Trackio's design makes it easy to customize and experiment with logging features without compromising training performance. The library is under 1,000 lines of code, making it hackable and extensible. Logs persist locally in SQLite and are automatically backed up to Parquet datasets on Hugging Face every five minutes when synced.
Why It Matters to the Industry
Trackio's emphasis on reproducibility and accessibility provides researchers with a straightforward way to log and share experiments without relying on proprietary services.
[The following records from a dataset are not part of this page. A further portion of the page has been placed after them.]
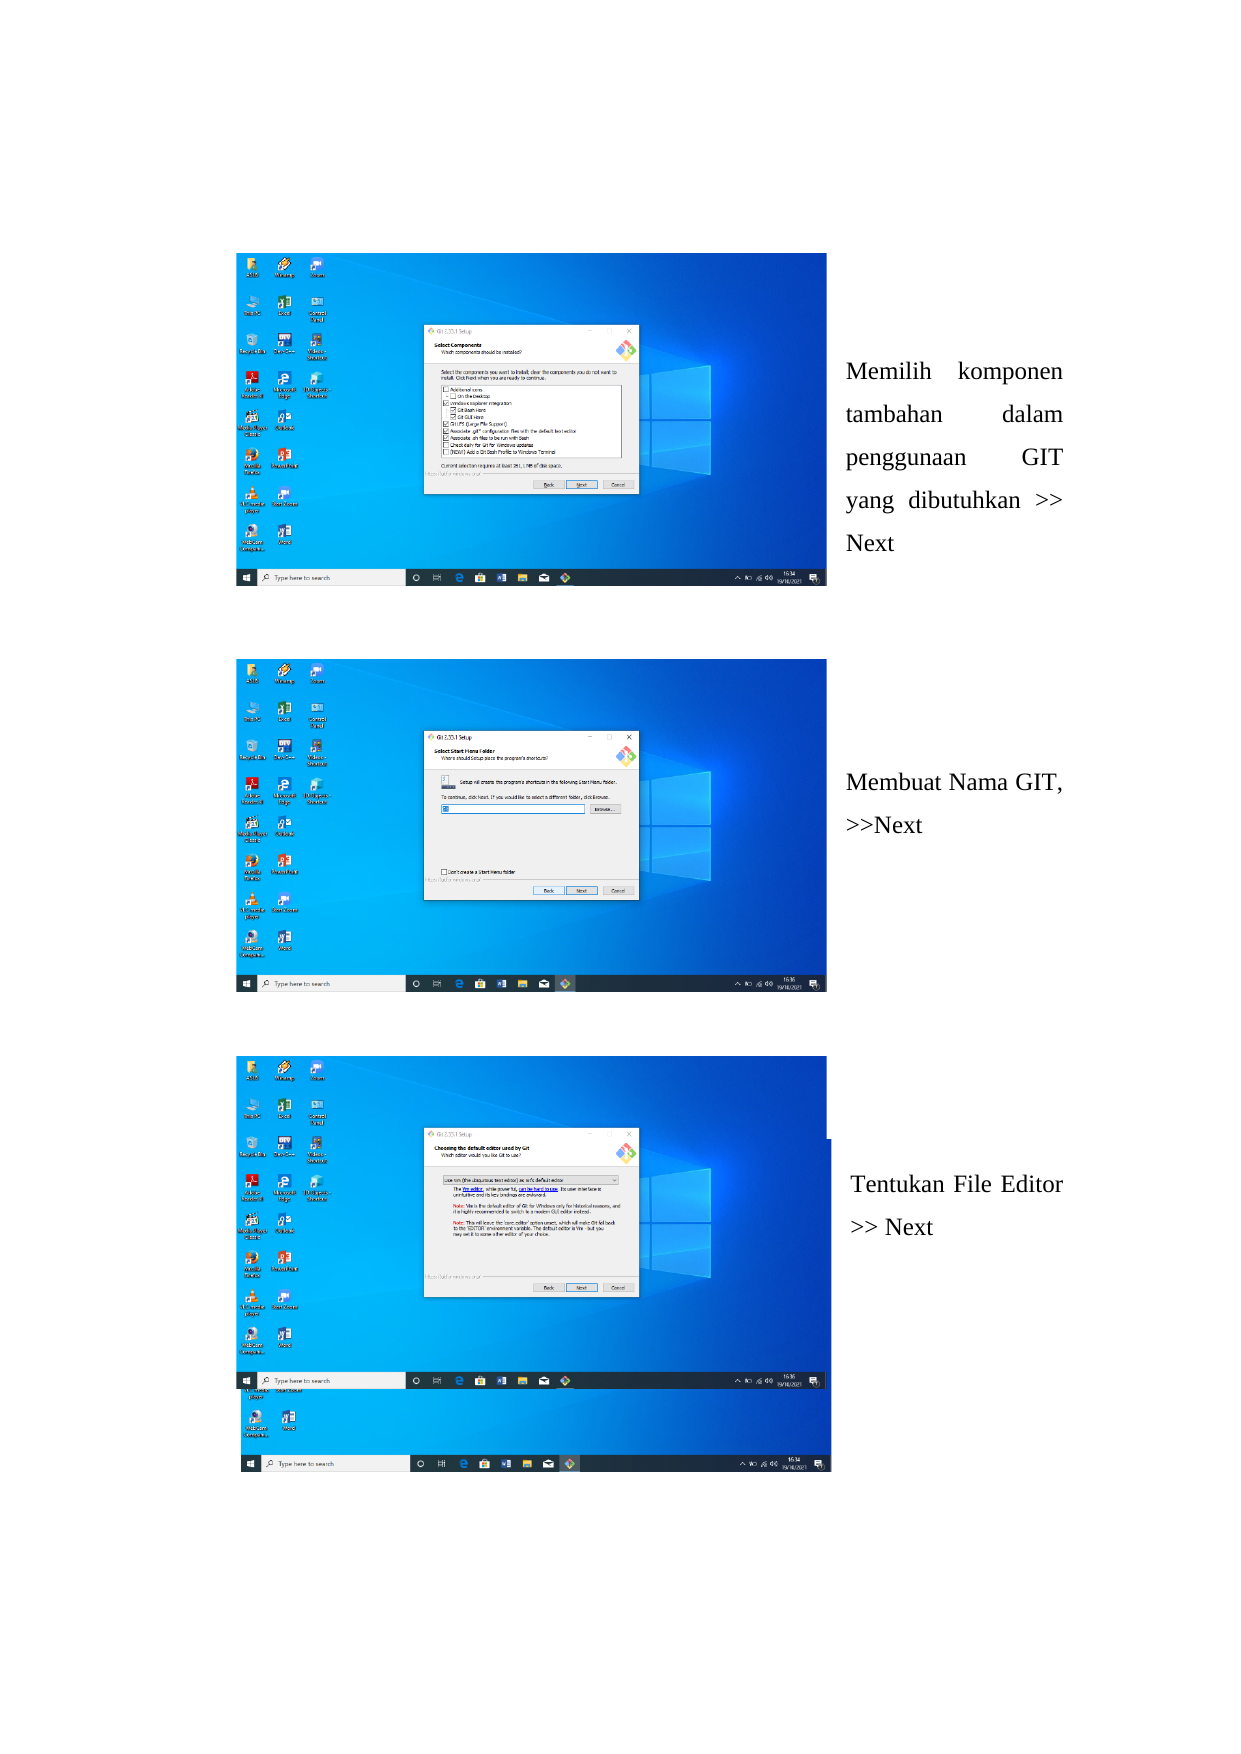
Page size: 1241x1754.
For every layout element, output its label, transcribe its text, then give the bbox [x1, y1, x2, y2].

picture [279, 372, 291, 384]
picture [279, 334, 291, 346]
picture [279, 893, 290, 905]
picture [248, 665, 257, 676]
picture [279, 778, 291, 790]
picture [311, 334, 321, 346]
picture [312, 1101, 322, 1108]
picture [248, 740, 257, 751]
picture [246, 1328, 257, 1340]
picture [279, 259, 289, 270]
picture [279, 1099, 290, 1111]
picture [236, 253, 827, 586]
picture [246, 1175, 258, 1187]
picture [311, 740, 321, 752]
picture [279, 702, 290, 714]
picture [246, 449, 258, 460]
picture [246, 525, 257, 537]
picture [249, 1100, 258, 1110]
picture [246, 855, 258, 866]
picture [236, 659, 827, 992]
picture [249, 703, 258, 713]
picture [311, 1137, 321, 1149]
picture [246, 412, 257, 422]
picture [248, 259, 257, 270]
picture [279, 525, 290, 537]
picture [279, 296, 290, 308]
picture [311, 1176, 319, 1187]
picture [312, 298, 322, 305]
picture [279, 817, 290, 828]
picture [311, 779, 319, 790]
picture [246, 778, 258, 790]
picture [246, 1215, 257, 1225]
picture [248, 1062, 257, 1073]
picture [246, 487, 257, 499]
picture [279, 1328, 290, 1340]
picture [279, 1290, 290, 1302]
picture [311, 1060, 324, 1073]
text Tentukan File Editor >> Next [832, 1169, 1063, 1241]
picture [279, 1251, 291, 1263]
picture [311, 663, 324, 676]
picture [246, 893, 257, 905]
picture [248, 1137, 257, 1148]
picture [246, 818, 257, 828]
picture [279, 1137, 291, 1149]
picture [246, 372, 258, 384]
picture [279, 448, 291, 460]
picture [236, 1056, 832, 1472]
picture [246, 1290, 257, 1302]
picture [279, 1062, 289, 1073]
picture [279, 1214, 290, 1225]
picture [279, 854, 291, 866]
picture [246, 931, 257, 943]
picture [246, 1252, 258, 1263]
picture [283, 1411, 295, 1423]
picture [250, 1411, 261, 1423]
picture [279, 740, 291, 752]
text Memilih komponen tambahan dalam penggunaan GIT yang dibutuhkan >> Next [827, 356, 1063, 557]
picture [312, 704, 322, 711]
picture [279, 487, 290, 499]
picture [311, 373, 319, 384]
picture [279, 665, 289, 676]
picture [279, 411, 290, 422]
text Membuat Nama GIT, >>Next [827, 767, 1063, 839]
picture [279, 931, 290, 943]
picture [311, 257, 324, 270]
picture [248, 334, 257, 345]
picture [279, 1175, 291, 1187]
picture [249, 297, 258, 307]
This is particularly important in the adult industry, where experiment tracking can be critical for understanding performance and iterating effectively.
The library's local-first design allows logs and dashboards to run and persist locally by default, with the option to host on Hugging Face Spaces. This makes it easy to share progress seamlessly with teammates or embed plots in documentation without requiring complex setup or logins.
Trackio also integrates with Hugging Face libraries such as transformers and accelerate, enabling minimal-setup logging for training runs. This integration is particularly useful for adult industry platforms and operators who require seamless tracking of metrics and parameters during training.
Getting Started with Trackio
Installing Trackio is as simple as running a pip install command:
pip install trackiouv pip install trackio
Since Trackio is API-compatible with WandB, you can start using it instantly by swapping imports:
- import wandb+ import trackio as wandb
What Comes Next?
Hugging Face has released Trackio in beta, and the library is currently being tested by researchers and developers. The team encourages feedback and contributions to make Trackio an even more effective experiment tracking tool.
Key Facts
- Trackio is a lightweight open-source experiment tracking library designed for ease of integration and transparency.
- Built as a drop-in replacement for Weights & Biases (wandb), Trackio offers local dashboards by default and seamless syncing with Hugging Face Spaces.
- Trackio's design makes it easy to customize and experiment with logging features without compromising training performance.
- The library is under 1,000 lines of code, making it hackable and extensible.
- Logs persist locally in SQLite and are automatically backed up to Parquet datasets on Hugging Face every five minutes when synced.